“Imaginations mortes, imaginez”
Se devine le plaisir ludique (mais pas seulement) de la directrice de « littérature mineure » au commande de ce — et à proprement parler – manuel. Il reprend sous effet de litote la fameuse définition de la pornographie par Robbe-Grillet dont la paternité de l’expression est souvent attribuée à d’autres. Loin du sacré et de l’ordure, l’ensemble des livrets constitue un ouvrage de sorcellerie amoureuse. A chacun d’en prendre et d’en laisser au gré de ses goûts et fantasmes.
S’y retrouvent des auteurs majeurs que défend l’éditrice avec au premier rang deux artiste : Mirka Lugosi et Gilles Berquet. A côté, remontent de l’enfer des vignettes désormais d’un autre âge mais où le sexe tout en dévotion et prière se pratiquait à genoux et face contre terre. Pour autant, il n’existe là ni pénitents, ni pénitentes. Preuve que la vertu n’est nullement essentielle en art : son contraire le “justifie ”.
Les divines marquise et les divins conquis ne sont ni révoltés ni implorants. Des religieuses enluminées vont cueillir des phallus sur l’arbre où ils poussent. Le livre est un théâtre dressé sur la face cachée du monde . La théâtralisation s’y opère par le graphisme et l’image La pornographie s’y fait frivole, elle constitue un choix délibéré pour transmettre des idées subversives sous forme du véda « baise-moi » qui laisse la part belle au théâtral, au romanesque — du moins lorsqu’il ne rue pas à l’appel du scandale. C’est même un cinéma où Pierrot fou fait le Jacques en regardant la lune pour y trouver son visage.

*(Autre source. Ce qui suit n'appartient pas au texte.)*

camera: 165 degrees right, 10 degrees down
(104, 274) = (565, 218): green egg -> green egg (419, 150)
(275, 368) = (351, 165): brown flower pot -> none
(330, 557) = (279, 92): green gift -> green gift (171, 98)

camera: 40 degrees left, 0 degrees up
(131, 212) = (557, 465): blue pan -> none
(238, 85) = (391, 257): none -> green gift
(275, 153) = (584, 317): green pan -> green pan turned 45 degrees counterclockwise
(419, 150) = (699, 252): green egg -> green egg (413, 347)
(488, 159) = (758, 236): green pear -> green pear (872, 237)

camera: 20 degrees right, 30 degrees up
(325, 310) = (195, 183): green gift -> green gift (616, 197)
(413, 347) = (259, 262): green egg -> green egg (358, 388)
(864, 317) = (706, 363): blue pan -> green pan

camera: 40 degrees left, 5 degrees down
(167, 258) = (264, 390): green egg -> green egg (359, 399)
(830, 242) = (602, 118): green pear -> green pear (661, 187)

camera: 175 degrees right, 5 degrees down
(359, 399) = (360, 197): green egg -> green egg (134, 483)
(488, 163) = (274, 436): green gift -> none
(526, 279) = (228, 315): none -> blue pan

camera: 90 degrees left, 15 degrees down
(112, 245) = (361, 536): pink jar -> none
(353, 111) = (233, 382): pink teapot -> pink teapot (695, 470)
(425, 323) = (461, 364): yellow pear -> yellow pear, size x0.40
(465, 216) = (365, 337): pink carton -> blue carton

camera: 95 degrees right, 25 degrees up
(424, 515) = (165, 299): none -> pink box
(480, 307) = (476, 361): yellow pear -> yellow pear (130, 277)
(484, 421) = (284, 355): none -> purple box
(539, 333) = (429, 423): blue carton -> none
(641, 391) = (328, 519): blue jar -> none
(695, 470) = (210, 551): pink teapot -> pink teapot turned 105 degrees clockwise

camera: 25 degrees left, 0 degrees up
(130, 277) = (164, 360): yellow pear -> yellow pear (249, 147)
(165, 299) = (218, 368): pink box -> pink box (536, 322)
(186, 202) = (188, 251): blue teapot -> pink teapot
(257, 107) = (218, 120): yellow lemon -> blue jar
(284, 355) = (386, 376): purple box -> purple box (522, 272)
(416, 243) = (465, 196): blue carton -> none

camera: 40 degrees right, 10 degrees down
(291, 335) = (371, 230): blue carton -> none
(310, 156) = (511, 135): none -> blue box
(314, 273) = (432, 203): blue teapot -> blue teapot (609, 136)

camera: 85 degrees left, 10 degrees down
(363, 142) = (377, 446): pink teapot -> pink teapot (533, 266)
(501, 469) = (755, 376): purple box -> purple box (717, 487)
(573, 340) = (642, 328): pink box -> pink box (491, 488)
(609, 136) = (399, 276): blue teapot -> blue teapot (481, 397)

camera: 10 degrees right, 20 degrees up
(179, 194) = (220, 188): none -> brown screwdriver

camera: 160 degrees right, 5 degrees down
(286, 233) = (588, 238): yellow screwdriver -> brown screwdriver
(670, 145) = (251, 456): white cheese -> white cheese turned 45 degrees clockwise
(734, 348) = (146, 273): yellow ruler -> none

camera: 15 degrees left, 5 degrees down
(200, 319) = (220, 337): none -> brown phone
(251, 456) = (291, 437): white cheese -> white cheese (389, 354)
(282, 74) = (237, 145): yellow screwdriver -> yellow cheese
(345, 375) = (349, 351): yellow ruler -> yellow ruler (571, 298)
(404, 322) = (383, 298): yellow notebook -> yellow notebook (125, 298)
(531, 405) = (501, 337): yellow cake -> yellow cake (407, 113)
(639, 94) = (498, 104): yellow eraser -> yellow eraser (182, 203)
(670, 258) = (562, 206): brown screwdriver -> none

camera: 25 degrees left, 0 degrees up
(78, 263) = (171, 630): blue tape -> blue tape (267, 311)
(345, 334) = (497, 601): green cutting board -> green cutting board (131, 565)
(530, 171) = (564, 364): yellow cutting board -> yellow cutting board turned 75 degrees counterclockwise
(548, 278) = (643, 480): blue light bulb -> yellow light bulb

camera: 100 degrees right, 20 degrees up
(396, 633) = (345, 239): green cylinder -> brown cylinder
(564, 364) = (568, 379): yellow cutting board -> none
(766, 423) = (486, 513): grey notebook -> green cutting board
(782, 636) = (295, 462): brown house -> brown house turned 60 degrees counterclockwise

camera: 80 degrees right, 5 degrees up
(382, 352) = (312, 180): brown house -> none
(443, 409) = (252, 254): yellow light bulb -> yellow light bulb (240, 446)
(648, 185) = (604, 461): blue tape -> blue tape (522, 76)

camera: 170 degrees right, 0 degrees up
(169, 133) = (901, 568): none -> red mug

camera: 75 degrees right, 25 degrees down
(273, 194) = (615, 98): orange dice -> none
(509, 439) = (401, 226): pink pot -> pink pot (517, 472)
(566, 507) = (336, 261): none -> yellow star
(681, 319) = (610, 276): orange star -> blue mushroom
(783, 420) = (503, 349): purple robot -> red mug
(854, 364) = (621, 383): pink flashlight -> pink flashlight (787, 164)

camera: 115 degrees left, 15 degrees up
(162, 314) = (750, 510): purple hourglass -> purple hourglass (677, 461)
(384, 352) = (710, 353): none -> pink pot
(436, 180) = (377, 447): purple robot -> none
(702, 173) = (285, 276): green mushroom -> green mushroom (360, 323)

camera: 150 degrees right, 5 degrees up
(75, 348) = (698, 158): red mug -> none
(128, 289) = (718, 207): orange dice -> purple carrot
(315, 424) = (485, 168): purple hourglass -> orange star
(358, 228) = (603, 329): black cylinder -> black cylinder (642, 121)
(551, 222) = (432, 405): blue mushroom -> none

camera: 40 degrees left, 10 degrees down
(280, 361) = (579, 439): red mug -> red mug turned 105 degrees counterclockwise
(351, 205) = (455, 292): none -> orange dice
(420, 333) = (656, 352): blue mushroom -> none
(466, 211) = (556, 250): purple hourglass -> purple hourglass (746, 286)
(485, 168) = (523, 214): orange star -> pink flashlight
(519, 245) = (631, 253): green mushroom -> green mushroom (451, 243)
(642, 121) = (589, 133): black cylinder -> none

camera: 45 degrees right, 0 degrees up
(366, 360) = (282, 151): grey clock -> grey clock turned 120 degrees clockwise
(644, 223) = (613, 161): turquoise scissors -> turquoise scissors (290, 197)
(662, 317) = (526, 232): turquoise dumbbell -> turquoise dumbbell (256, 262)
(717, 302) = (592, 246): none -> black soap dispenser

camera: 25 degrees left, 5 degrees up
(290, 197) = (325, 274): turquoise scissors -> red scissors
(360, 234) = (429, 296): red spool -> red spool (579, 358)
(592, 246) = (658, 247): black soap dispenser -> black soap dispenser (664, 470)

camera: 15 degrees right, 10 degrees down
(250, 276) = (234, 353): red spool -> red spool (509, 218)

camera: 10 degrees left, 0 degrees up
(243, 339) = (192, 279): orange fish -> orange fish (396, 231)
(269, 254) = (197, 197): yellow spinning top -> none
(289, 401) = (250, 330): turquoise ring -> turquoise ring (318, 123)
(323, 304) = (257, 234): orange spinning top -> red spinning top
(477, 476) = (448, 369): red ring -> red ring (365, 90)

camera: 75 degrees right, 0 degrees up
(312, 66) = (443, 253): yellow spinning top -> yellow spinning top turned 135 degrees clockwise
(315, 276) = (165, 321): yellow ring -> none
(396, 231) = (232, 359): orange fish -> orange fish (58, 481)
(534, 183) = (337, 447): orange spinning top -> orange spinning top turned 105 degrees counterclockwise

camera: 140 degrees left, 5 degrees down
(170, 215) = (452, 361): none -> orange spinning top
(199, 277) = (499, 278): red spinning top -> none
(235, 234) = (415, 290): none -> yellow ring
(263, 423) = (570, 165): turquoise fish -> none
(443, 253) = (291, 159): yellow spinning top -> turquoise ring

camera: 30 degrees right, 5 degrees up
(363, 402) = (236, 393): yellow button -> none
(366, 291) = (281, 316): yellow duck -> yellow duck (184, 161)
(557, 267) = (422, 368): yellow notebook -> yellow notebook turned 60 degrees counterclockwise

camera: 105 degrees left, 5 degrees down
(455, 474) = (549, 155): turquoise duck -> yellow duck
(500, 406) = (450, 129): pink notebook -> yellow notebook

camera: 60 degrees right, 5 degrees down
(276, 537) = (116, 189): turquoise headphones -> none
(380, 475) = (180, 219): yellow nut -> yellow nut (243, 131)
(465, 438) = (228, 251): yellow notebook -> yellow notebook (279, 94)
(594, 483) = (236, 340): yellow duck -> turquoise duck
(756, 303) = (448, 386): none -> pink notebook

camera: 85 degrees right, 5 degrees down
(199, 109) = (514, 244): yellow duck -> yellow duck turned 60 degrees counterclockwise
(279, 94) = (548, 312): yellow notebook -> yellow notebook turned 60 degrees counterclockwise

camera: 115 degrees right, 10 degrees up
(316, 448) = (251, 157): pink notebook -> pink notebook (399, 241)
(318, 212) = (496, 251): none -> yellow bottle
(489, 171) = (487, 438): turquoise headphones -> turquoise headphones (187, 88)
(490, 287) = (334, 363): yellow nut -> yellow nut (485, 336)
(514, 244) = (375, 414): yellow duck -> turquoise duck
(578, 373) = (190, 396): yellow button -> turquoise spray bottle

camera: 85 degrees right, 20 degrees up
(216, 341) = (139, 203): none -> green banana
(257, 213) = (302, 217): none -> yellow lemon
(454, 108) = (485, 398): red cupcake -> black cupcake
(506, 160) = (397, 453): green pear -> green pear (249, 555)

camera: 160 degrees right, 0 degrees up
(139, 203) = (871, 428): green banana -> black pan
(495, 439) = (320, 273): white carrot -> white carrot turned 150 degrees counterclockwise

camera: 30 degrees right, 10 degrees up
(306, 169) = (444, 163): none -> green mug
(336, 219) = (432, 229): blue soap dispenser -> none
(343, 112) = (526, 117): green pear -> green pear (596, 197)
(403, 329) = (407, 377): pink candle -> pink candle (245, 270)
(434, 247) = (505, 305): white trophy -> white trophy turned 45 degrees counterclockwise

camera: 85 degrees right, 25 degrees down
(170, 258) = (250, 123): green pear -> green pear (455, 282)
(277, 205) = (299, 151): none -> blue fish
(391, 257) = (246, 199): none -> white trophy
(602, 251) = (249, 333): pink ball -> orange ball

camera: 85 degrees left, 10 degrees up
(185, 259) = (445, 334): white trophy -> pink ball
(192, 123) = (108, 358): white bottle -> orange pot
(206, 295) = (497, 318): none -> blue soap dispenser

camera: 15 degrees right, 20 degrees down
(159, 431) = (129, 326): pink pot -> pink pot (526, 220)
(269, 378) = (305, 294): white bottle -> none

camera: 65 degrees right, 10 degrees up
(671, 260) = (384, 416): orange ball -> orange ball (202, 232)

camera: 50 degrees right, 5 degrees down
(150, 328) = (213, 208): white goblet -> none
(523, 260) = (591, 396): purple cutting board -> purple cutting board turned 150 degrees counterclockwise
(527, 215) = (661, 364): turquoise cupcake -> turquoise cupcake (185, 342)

C’est là un superbe ensemble de tours de passe-passe et de maîtrise. Un moyen d’aller à la rencontre du lecteur en éveillant son plaisir. Il révèle l’humanité par le dressage de la scène de l’obscène. Cela revient à la transformer des rôles types en drôles de types ou femmes (l’inverse est vrai aussi). Parfois ne peut plus se dire qui est dominant et dominé, bourreau ou victime. Tout ondule entre clôtures et ouvertures, invitations sensorielles révélatrices des profondeurs de l’être et de l’hypocrisie sociale. Surgit ici — parce que les images sont habilement choisies et le texte de l’éditrice sulfureux — un lieu aussi mental que physique.
jean-paul gavard-perret
Marie-Laure Dagoit, L’Erotisme des autres, Editions litterature mineure, Rouen, 2017 — 25,00 €.